Type II reaction - Reaction tends to begin 6 months after initiating therapy for eprosy and is due to immune complex deposition. Crops of symmetrical, tender, bright red nodules and plaques occur over face and extremities (erythema nodosum leprosum). Lesions are transient lasting 2-10 days but new crops appear with severe constitutional disturbance. Neuritis may lead to nerve palsies. Iritis, orchitis, periostitis, myositis are common. High dose systemic steroids, instituted promptly and tapered gradually, avoid damage to nerves and organs.



14) Prevention of Disability due to Leprosy

While deformity implies structural abnormality of a limb or face, disability includes even functional impairment like loss of sensations. Deformities in leprosy commonly result from either

a) Affection of Motor Nerves ( e.g. ulnar / median palsy leads to ulnar/ median claw, lat. popliteal palsy results in foot drop).
b) Affection of Sensory Nerves results into trauma and subsequent trophic ulcers.


Steps in disability prevention include:

a) Identify patients at risk - Patients in reactions or those who are likely to develop reactions, those with existing disability or those with enlarged nerve trunks even in absence of overt signs of neuritis.

b) Give preventive advice while supervising and ensuring regular therapy.

c) Be alert to early warning signs of leprous neuritis e.g. pain, tingiling along a nerve, worsening of sensation or muscle power.

d) Treat neuritis promptly with systemic steroids ( prednisolone) 40 - 80 mg /day for many weeks ) while antileprosy therapy is continued.

e) Physical therapy during neuritis: Rest and passive splints initially; passive exercises,active exercises and dynamic splints, later.


Correction of Deformities due to leprosy:
For the purpose of management, mobile deformities due to leprosy can be divided into early deformities, mobile deformities and fixed deformities.

Early deformities are usually associated with active neuritis and treatment is that of neuritis (i.e. prednisolone 40 - 80 mg / day tapered over many weeks). Rest, passive and active exercise and suitable splints are crucial in restoring power and reverting an early deformity.

Mobile deformities due to motor imbalance ( e.g. a claw hand ) can be corrected by a tendon transplant surgery which redirects functional tendons so as to restore cosmetic looks and function to a hand or a foot. Short duration, mobile deformities in young persons are ideally suited for surgical correction. Extensor carpi radialis longus or brevis tendon for correcting ulnar claw and flexor superficialis tendon of ring finger for correcting thumb deformity are two of the common operations in vogue.

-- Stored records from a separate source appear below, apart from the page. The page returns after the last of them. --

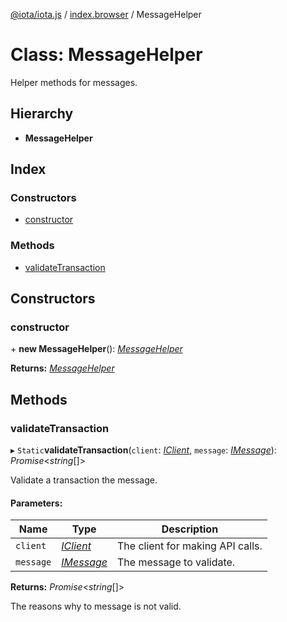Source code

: [@iota/iota.js](../README.md) / [index.browser](../modules/index_browser.md) / MessageHelper

# Class: MessageHelper

Helper methods for messages.

## Hierarchy

* **MessageHelper**

## Index

### Constructors

* [constructor](index_browser.messagehelper.md#constructor)

### Methods

* [validateTransaction](index_browser.messagehelper.md#validatetransaction)

## Constructors

### constructor

\+ **new MessageHelper**(): [*MessageHelper*](utils_messagehelper.messagehelper.md)

**Returns:** [*MessageHelper*](utils_messagehelper.messagehelper.md)

## Methods

### validateTransaction

▸ `Static`**validateTransaction**(`client`: [*IClient*](../interfaces/models_iclient.iclient.md), `message`: [*IMessage*](../interfaces/models_imessage.imessage.md)): *Promise*<*string*[]\>

Validate a transaction the message.

#### Parameters:

Name | Type | Description |
------ | ------ | ------ |
`client` | [*IClient*](../interfaces/models_iclient.iclient.md) | The client for making API calls.   |
`message` | [*IMessage*](../interfaces/models_imessage.imessage.md) | The message to validate.   |

**Returns:** *Promise*<*string*[]\>

The reasons why to message is not valid.

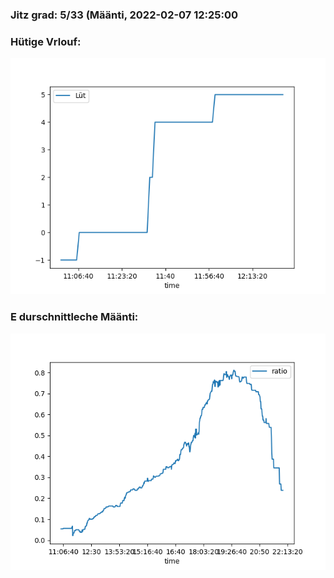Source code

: ### Jitz grad: 5/33 (Määnti, 2022-02-07 12:25:00

### Hütige Vrlouf:
![Graph](Today.png)

### E durschnittleche Määnti:
![Graph](Määnti.png)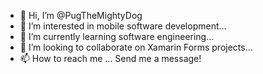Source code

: - 👋 Hi, I’m @PugTheMightyDog
- 👀 I’m interested in mobile software development...
- 🌱 I’m currently learning software engineering...
- 💞️ I’m looking to collaborate on Xamarin Forms projects...
- 📫 How to reach me ... Send me a message!

<!---
PugTheMightyDog/PugTheMightyDog is a ✨ special ✨ repository because its `README.md` (this file) appears on your GitHub profile.
You can click the Preview link to take a look at your changes.
--->

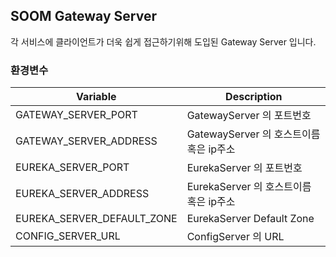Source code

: ## SOOM Gateway Server
각 서비스에 클라이언트가 더욱 쉽게 접근하기위해 도입된 Gateway Server 입니다.
### 환경변수
|Variable|Description|
|---|---|
| GATEWAY_SERVER_PORT | GatewayServer 의 포트번호 |
| GATEWAY_SERVER_ADDRESS | GatewayServer 의 호스트이름 혹은 ip주소 |
| EUREKA_SERVER_PORT | EurekaServer 의 포트번호 |
| EUREKA_SERVER_ADDRESS | EurekaServer 의 호스트이름 혹은 ip주소 |
| EUREKA_SERVER_DEFAULT_ZONE | EurekaServer Default Zone |
| CONFIG_SERVER_URL | ConfigServer 의 URL |
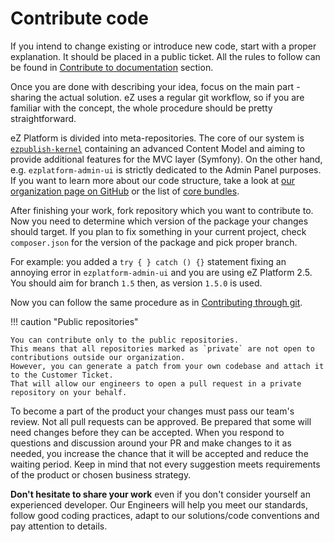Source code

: # Contribute code

If you intend to change existing or introduce new code, start with a proper explanation.
It should be placed in a public ticket.
All the rules to follow can be found in [Contribute to documentation](documentation.md) section.

Once you are done with describing your idea, focus on the main part - sharing the actual solution.
eZ uses a regular git workflow, so if you are familiar with the concept, the whole procedure should be pretty straightforward.

eZ Platform is divided into meta-repositories.
The core of our system is [`ezpublish-kernel`](https://github.com/ezsystems/ezpublish-kernel)
containing an advanced Content Model and aiming to provide additional features for the MVC layer (Symfony).
On the other hand, e.g. `ezplatform-admin-ui` is strictly dedicated to the Admin Panel purposes.
If you want to learn more about our code structure, take a look at [our organization page on GitHub](https://github.com/ezsystems)
or the list of [core bundles](../guide/bundles/#core-bundles).

After finishing your work, fork repository which you want to contribute to.
Now you need to determine which version of the package your changes should target.
If you plan to fix something in your current project, check `composer.json` for the version of the package and pick proper branch.

For example: you added a `try { } catch () {}` statement fixing an annoying error in `ezplatform-admin-ui`
and you are using eZ Platform 2.5. You should aim for branch `1.5` then, as version `1.5.0` is used.

Now you can follow the same procedure as in [Contributing through git](documentation/#contributing-through-git).

!!! caution "Public repositories"

    You can contribute only to the public repositories.
    This means that all repositories marked as `private` are not open to contributions outside our organization.
    However, you can generate a patch from your own codebase and attach it to the Customer Ticket.
    That will allow our engineers to open a pull request in a private repository on your behalf.

To become a part of the product your changes must pass our team's review.
Not all pull requests can be approved. Be prepared that some will need changes before they can be accepted.
When you respond to questions and discussion around your PR and make changes to it as needed,
you increase the chance that it will be accepted and reduce the waiting period.
Keep in mind that not every suggestion meets requirements of the product or chosen business strategy.

**Don't hesitate to share your work** even if you don't consider yourself an experienced developer.
Our Engineers will help you meet our standards, follow good coding practices,
adapt to our solutions/code conventions and pay attention to details.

Physical therapy for preparation of and follow up after surgery is important. Presurgical massage, wax baths improve deformity angles by softening the soft tissue contractures and improving blood supply. Presurgical muscle retraining prepares a patient for effective usage of the redirected muscle after surgery thereby improving the final result.

Fixed deformities can only be helped by oil massage, passive and active exercise, taking care that the insensitive limbs are not damaged. Provision of moulding hand grips for articles of day to day use reduces chances of trophic ulcers and improves function.